Aristote affronte l’ensemble de l’idéalisme concernant l’esprit, l’âme, la psyché. Il va attaquer la base même de l’idéalisme en démontant l’affirmation laquelle l’âme serait motrice d’elle-même.
Il procède de la manière suivante. Il constate d’abord qu’il y a quatre types de mouvement : la translation, l’altération, la corruption, l’accroissement. Or, qui dit mouvement dit lieu. Cela implique que si l’âme se meut d’elle-même, elle dispose d’un lieu naturel. Mais quel est ce lieu ?
Et si l’âme est en mouvement, alors elle serait toujours en mouvement, elle serait le mouvement en essence… ce qui reviendrait à ce qu’elle serait en mouvement d’elle-même, c’est-à-dire qu’elle se quitterait elle-même, ce qui n’a pas de sens.

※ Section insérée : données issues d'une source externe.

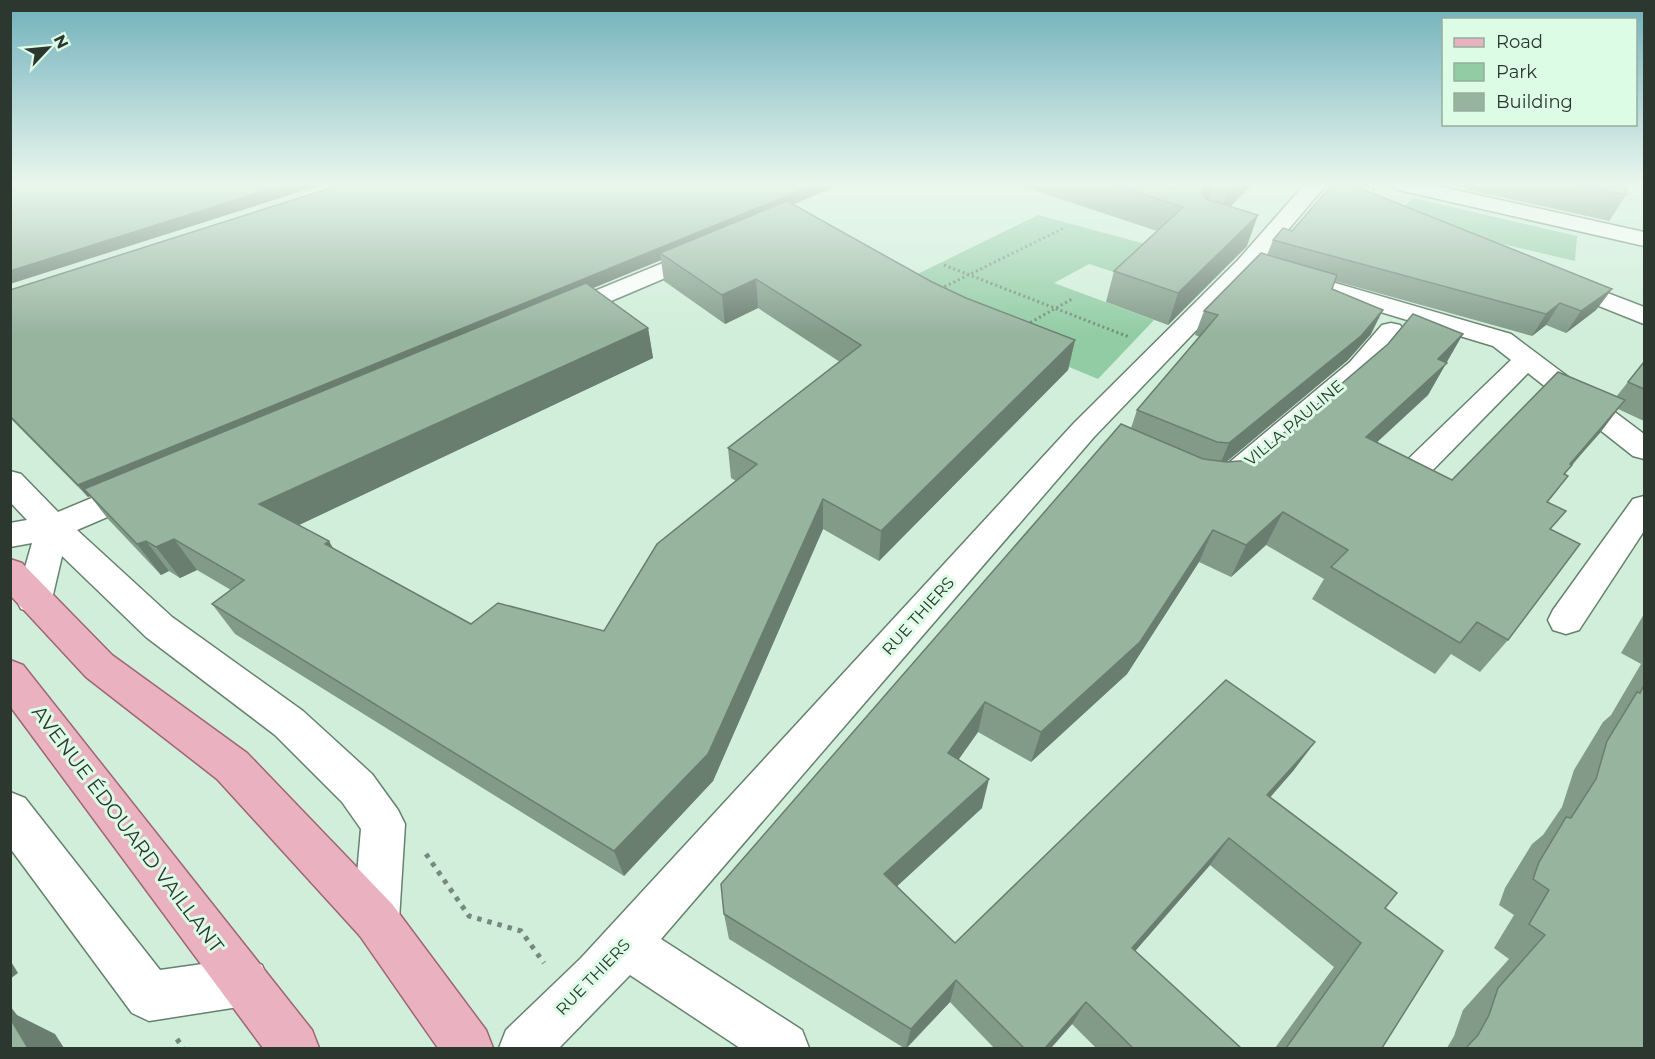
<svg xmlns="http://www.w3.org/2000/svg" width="1655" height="1059" viewBox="0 0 1655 1059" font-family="Montserrat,sans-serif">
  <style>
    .green { fill: #91cca4 }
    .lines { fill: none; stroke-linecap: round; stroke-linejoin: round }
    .minor-casing { stroke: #66826e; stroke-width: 3 }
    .major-casing { stroke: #9e6573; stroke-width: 3 }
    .path-far1 { stroke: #75897c; stroke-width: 3; stroke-dasharray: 2 3; stroke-linecap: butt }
    .path { stroke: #75897c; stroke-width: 5; stroke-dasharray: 4.5 6; stroke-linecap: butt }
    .minor { fill: #fff; fill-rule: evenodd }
    .major { fill: #eab2c1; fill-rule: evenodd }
    .wall { fill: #829b89; fill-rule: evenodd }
    .shaded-wall { fill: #6a7e6f }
    .building { fill: #97b49f; stroke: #6a7e6f; stroke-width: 1.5 }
    .labels { text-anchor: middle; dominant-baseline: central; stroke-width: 6; stroke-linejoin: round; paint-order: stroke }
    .street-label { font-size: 16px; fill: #2b372f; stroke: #ddfce6 }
    .near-street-label { font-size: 20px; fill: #2b372f; stroke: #ddfce6 }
  </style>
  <rect width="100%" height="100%" fill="#d0eed9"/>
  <g class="green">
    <path d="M1413,198L1577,236L1575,261L1498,243L1405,206Z"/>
    <path d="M1038,215L1149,245L1120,274L1089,264L1054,283L1154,320L1098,379L931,310L889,288Z"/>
  </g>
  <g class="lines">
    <g class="minor-casing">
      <g id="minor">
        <path d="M1304,185H1326L1254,270L1094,437L661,939L802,1030L809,1048H740L630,975L559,1048H499L506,1030L581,958L1074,423L1238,260Z"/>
        <path d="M1393,185H1433L1644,232V246L1403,191L1396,189Z"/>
        <path d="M702,247L710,249L714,254L710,259L571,318L562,321L553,318L549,313L553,308Z"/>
        <path d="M1294,271L1511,334L1644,434V459L1633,456L1528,373L1423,480L1412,483L1401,480L1396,473L1401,466L1511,360L1493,346L1285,283L1282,278L1285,273Z"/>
        <path d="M1563,276L1644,307V324L1554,288L1551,283L1554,278Z"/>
        <path d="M1391,323L1400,325L1404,331L1370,374L1237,490L1226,493L1202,489L1197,481L1202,473L1219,471L1350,362L1382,325Z"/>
        <path d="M10,471L21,474L58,512L130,482L141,479L152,482L157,490L152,498L77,530L172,617L303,711L372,774L398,810L405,824L399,920L392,936L376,943L360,936L353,920L361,829L342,802L275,735L146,637L62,556L52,599L47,609L34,613L21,609L16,599L32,543L10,547V523L27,520L10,502Z"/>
        <path d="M1644,496V531L1579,630L1566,634L1553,630L1548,620L1553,610L1633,499Z"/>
        <path d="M10,792L25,798L160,970L245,958L262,965L269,982L262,999L245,1006L149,1021L132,1013L10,848Z"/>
      </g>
    </g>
    <g class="major-casing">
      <g id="major">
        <path d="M10,559L22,563L112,655L247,753L392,904L486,1030L493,1048H438L360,936L217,779L86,677L10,595Z"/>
        <path d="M10,660L23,665L312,1030L319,1048H263L10,706Z"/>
      </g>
    </g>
    <g class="path-far1">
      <path d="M1363,185L1374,189"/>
      <path d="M944,265L1129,337"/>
      <path d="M940,289L1066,227"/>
      <path d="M1026,325L1072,299"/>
    </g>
    <g class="path">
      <path d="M426,854L469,916L521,931L544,963"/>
      <path d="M177,1039L183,1048"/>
    </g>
    <use href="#minor" class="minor"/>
    <use href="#major" class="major"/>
  </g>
  <g class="wall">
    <path d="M1024,185H1252L1230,207L1247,246L1168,325L1106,302L1114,271L1157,231L1024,187Z"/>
    <path d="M1447,185H1627L1626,195L1609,221Z"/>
    <path d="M793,205L932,282L966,298L1075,340L1068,370L879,561L823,529L713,781L624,876L235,634L212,604L231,590L197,570L180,578L169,571L161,575L108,519L90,496L88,497L10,418V290ZM661,260L664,281L725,324L758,308L840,362L728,448L731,478L736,481L604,631L471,624L333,549L298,525L653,358L648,328L593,288Z"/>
    <path d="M1292,231L1612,289L1596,310L1566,333L1546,325L1532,336L1335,281L1332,289L1371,334L1348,360L1226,462L1252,460L1446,363L1428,395L1377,442L1452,480L1616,397L1644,362V421L1618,409L1565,474L1568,476L1548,502L1550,530L1508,640L1480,672L1451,654L1435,674L1312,599L1324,579L1266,545L1231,577L1199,562L1127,674L1031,762L978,732L958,760L982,808L897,886L955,943L1315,742L1293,771L1270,797L1385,908L1382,1048H1275L1334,967L1210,865L1135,951L1241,1048H1096L1072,1024L1051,1048H994L950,1002L907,1048H904L729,939L724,914L1131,428L1137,410L1200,337L1195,335L1204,311L1267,255L1273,240Z"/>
    <path d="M1644,614V1048H1447L1454,1036L1463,1010L1509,959L1494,948L1514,915L1499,905L1505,888L1532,844L1543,835L1562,807L1574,770L1603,722L1611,715L1641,664L1621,653Z"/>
  </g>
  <g class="shaded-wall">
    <path d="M283,185H321L10,284V271Z"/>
    <path d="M814,185H840L666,257L660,253L661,260L91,496L84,489L90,496L88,497L78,485Z"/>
    <path d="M1207,185H1214L1206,213L1201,193L1204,186Z"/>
    <path d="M1231,185H1252L1219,217L1229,187Z"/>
    <path d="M1258,215L1247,246L1168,325L1178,293Z"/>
    <path d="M756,279L758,308L725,324L722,295Z"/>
    <path d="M1612,289L1596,310L1566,333L1581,311Z"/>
    <path d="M1560,303L1546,325L1532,336L1546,314Z"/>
    <path d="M1383,310L1371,334L1348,360L1218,469L1229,443Z"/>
    <path d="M648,328L653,358L278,535L259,504Z"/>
    <path d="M1463,334L1428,395L1348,469L1366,437L1438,359Z"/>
    <path d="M1075,340L1068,370L879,561L881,531Z"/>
    <path d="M1625,400L1600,433L1544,496L1570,464Z"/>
    <path d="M823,499V529L713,781L624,876L614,851Z"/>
    <path d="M1283,512L1266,545L1231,577L1246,545Z"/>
    <path d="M1213,530L1199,562L1127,674L1031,762L1041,732Z"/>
    <path d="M174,539L197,570L180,578L156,547Z"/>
    <path d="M146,541L169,571L161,575L137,544Z"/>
    <path d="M329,541L346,571L325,544Z"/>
    <path d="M985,702L978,732L942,783L948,753Z"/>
    <path d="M1315,742L1293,771L1247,824L1267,795Z"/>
    <path d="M989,779L982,808L881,901L884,874Z"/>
    <path d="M1229,838L1210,865L1117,972L1132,948Z"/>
    <path d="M10,960L18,973L10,979Z"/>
    <path d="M956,980L950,1002L906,1048L911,1029Z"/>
    <path d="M1086,1002L1072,1024L1051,1048H1045Z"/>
    <path d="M10,1006L17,1015L55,1034L64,1048H28L10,1032Z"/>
  </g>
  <g class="building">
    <path d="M10,185H283L10,271Z"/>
    <path d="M340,185H814L78,485L10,416V290Z"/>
    <path d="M1115,185H1162L1173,188L1183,185H1207L1204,186L1201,193L1206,199L1258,215L1178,293L1114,271L1183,207Z"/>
    <path d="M1332,185H1352L1612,289L1581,311L1560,303L1546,314L1273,240L1283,228L1292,231Z"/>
    <path d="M1580,185H1627L1626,195Z"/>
    <path d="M787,201L932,282L966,298L1075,340L881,531L823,499L708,754L614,851L212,604L244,580L174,539L156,547L146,541L137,544L84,489L586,283L648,328L259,504L329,541L325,544L471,624L498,603L604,631L657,544L757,464L728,448L861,345L756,279L722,295L660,253Z"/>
    <path d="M1261,253L1337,275L1332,289L1383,310L1361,336L1229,443L1217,442L1137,410L1218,315L1204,311Z"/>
    <path d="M1413,314L1463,334L1438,359L1447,363L1366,437L1452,480L1558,372L1625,400L1570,464L1572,465L1564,474L1568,476L1547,502L1566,511L1550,529L1580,544L1508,640L1477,622L1460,643L1331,567L1348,550L1283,512L1246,545L1213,530L1140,642L1041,732L985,702L948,753L989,779L884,874L955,943L1226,680L1315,742L1267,795L1397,893L1385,908L1443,951L1382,1048H1286L1361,943L1229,838L1132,948L1241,1048H1133L1086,1002L1045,1048H1024L956,980L911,1029L724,914L721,884L1121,424L1203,459L1227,462L1252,460L1388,344Z"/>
    <path d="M1644,362V389L1628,382Z"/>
    <path d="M1644,685V1048H1466L1478,1035L1489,1015L1498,988L1545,935L1529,924L1549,890L1533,879L1539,862L1566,817L1571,818L1596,779L1607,741L1637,692L1640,693Z"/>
    <path d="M10,1018L28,1048H10Z"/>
  </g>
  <linearGradient id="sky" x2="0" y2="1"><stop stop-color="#70b0bb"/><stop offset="0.55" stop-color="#eaf7ee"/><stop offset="1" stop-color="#eaf7ee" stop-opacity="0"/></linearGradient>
  <rect width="1655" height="334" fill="url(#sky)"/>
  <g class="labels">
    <g class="street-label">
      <text transform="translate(1294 423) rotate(-40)">VILLA PAULINE</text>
      <text transform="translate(918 616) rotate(-48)">RUE THIERS</text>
      <text transform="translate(593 977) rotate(-46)">RUE THIERS</text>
    </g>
    <g class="near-street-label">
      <text transform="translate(128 829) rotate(53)">AVENUE ÉDOUARD VAILLANT</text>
    </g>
  </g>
  <rect width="1655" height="1059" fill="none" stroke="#2b372f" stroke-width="24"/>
  <rect x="1442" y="18" width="195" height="108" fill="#ddfce6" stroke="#96ad9d" stroke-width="1.5"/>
  <rect x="1454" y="38" width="30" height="9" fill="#eab2c1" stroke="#96ad9d" stroke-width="1.5"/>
  <text x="1496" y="48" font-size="18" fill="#2b372f">Road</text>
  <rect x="1454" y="63" width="30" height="18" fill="#91cca4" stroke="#96ad9d" stroke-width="1.5"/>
  <text x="1496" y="78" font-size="18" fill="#2b372f">Park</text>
  <rect x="1454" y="93" width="30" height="18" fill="#97b49f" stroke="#96ad9d" stroke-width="1.5"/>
  <text x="1496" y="108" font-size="18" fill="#2b372f">Building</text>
  <g transform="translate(48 48) rotate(64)" stroke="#ddfce6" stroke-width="4.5" paint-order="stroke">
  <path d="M0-4.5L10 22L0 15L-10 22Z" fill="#2b372f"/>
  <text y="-9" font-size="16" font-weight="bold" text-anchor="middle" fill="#2b372f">N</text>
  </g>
</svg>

Et, de toutes manières, quel est le rapport entre le corps et l’âme ? Aristote constate clairement que :
« On rattache l’âme à un corps et on l’introduit en lui, sans aucunement définir la cause de cette union ni l’état du corps en question.
Il semblerait pourtant que ce fût indispensable. C’est en effet grâce à un élément commun qu’un terme agit en quelque manière et que l’autre pâtit, que l’un est mû et que l’autre meut, et aucun de ces rapports mutuels ne s’établit entre des termes pris au hasard.
Or, nos théoriciens s’efforcent seulement de déterminer quelle sorte d’être est l’âme, mais pour le corps qui doit la recevoir, ils n’apportent plus aucune détermination.
Comme s’il se pouvait, conformément aux mythes pythagoriciens, que n’importe quelle âme pénètre dans n’importe quel corps ! »
C’est là une attaque frontale, consistant en un saut dialectique. Aristote porte ici une double critique :
– d’abord, il exige de savoir quel est l’intermédiaire entre le corps et l’âme, car sinon leur liaison ne peut pas se poser ;
– ensuite, il exige que soit exposé la nature du corps, chose toujours « oubliée ».
La seule réponse possible de la part de l’idéalisme est qu’il y aurait une harmonie existant entre l’âme et le corps, choisie par Dieu ou conséquence de sa nature. Aristote contrecarre cette contre-hypothèse en disant que l’harmonie n’implique nullement un rôle moteur, alors que pourtant cela est attribué à l’âme.
De plus l’âme connaît des états multiples (telle la joie, la colère, etc.), amène à des actes très différents, et comment tout cela pourrait-il être ramené à un dénominateur commun harmonieux ? En effet, la conception d’une harmonie esprit-corps implique une harmonisation de l’ensemble, un caractère unitaire à tous les niveaux. Or, on voit bien que ce n’est pas le cas.
Aristote va encore plus loin en constatant que rien que la proportion de chair et d’os n’est pas la même : y aura-t-il alors différentes harmonies esprit-corps, et donc plusieurs âmes en fonction des parties du corps ?
Ce faisant, Aristote brise toute possibilité de l’idéalisme posant un « équilibre » entre corps et esprit.